On le voit depuis les manifestations anti-Otan de Strasbourg, il est de bon ton de clouer au pilori du terrorisme rouge toute personne à la tête couverte et aux cris rebelles. Cette campagne de criminalisation de groupes anarchistes ou de gauche alter-mondialiste, joue sur le sentiment de peur avec, sans doute, l'espoir des autorités de se voir confier par la population un blanc seing dans le domaine sécuritaire afin de mettre en place un "arsenal" anti-manifestation. Dans un tel contexte, il est bon de rester vigilant aux conclusions hâtives faîtes suite à des arrestations en flagrant délit de violence en réunion au cours d'une manifestation. En effet, Le Canard Enchaîné, daté du Mercredi 6 mai 2009, fait état de pratiques policières, proches du rôle d'appariteur, au cours des traditionnelles manifestations du 1er mai à Paris. Ces affirmations du palmipède sont jusqu'à présent ni confirmées, ni infirmées par le Ministère de l'Intérieur. Sans nier le caractère condamnable des violences, rester prudent sur leur instrumentalisation est un exercice essentiel de la démocratie. Pour plus de précision Presse-pensée vous propose un article du Monde.fr consacré au papier du Canard.
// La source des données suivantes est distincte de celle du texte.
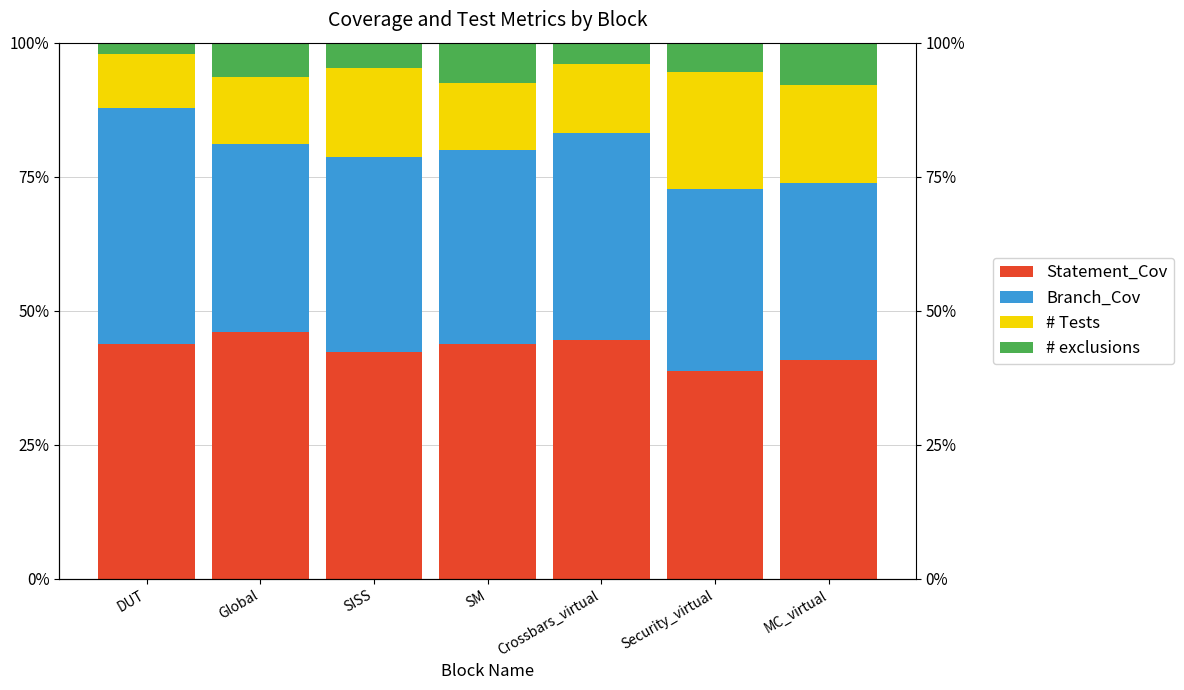

At which category is the sum across all series the highest?

DUT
Selon Le Canard enchaîné du 6 mai, des policiers en civil ont volontairement provoqué les gendarmes mobiles chargés de disperser la fin du cortège du 1er Mai à Paris, place de la Bastille. "Une demi-douzaine d'encapuchonnés, baskets aux pieds, crânes rasés et bardés d'autocollants 'Casse-toi pauv'con' ou 'Rêve général', volent au secours de leurs camarades zonards", "un groupe de jeunes punks" qui se trouvaient sur les marches de l'Opéra-Bastille, raconte le journal. La tension monte, les interpellations aussi, "sauf la demi-douzaine de provocateurs qui réussissent à s'évaporer. Et pour cause", souligne Le Canard.

L'hebdomadaire satirique déclare disposer de photographies de ces "chauffeurs", sortant peu auparavant "deux par deux, de fourgons de police stationnés boulevard Richard-Lenoir". Du côté de la préfecture de police, on ne nie pas les faits. Ces policiers en civil qui traquent le flagrant délit, quitte à le susciter, font partie d'une "compagnie de sécurisation", créée officiellement en 2005 par Nicolas Sarkozy, alors ministre de l'intérieur, afin de "protéger les manifestants" contre les casseurs à l'issue des manifestations lycéennes. Depuis, cette compagnie a écumé d'autres manifestations et, selon le journal, "il est question d'en créer d'autres ailleurs en France".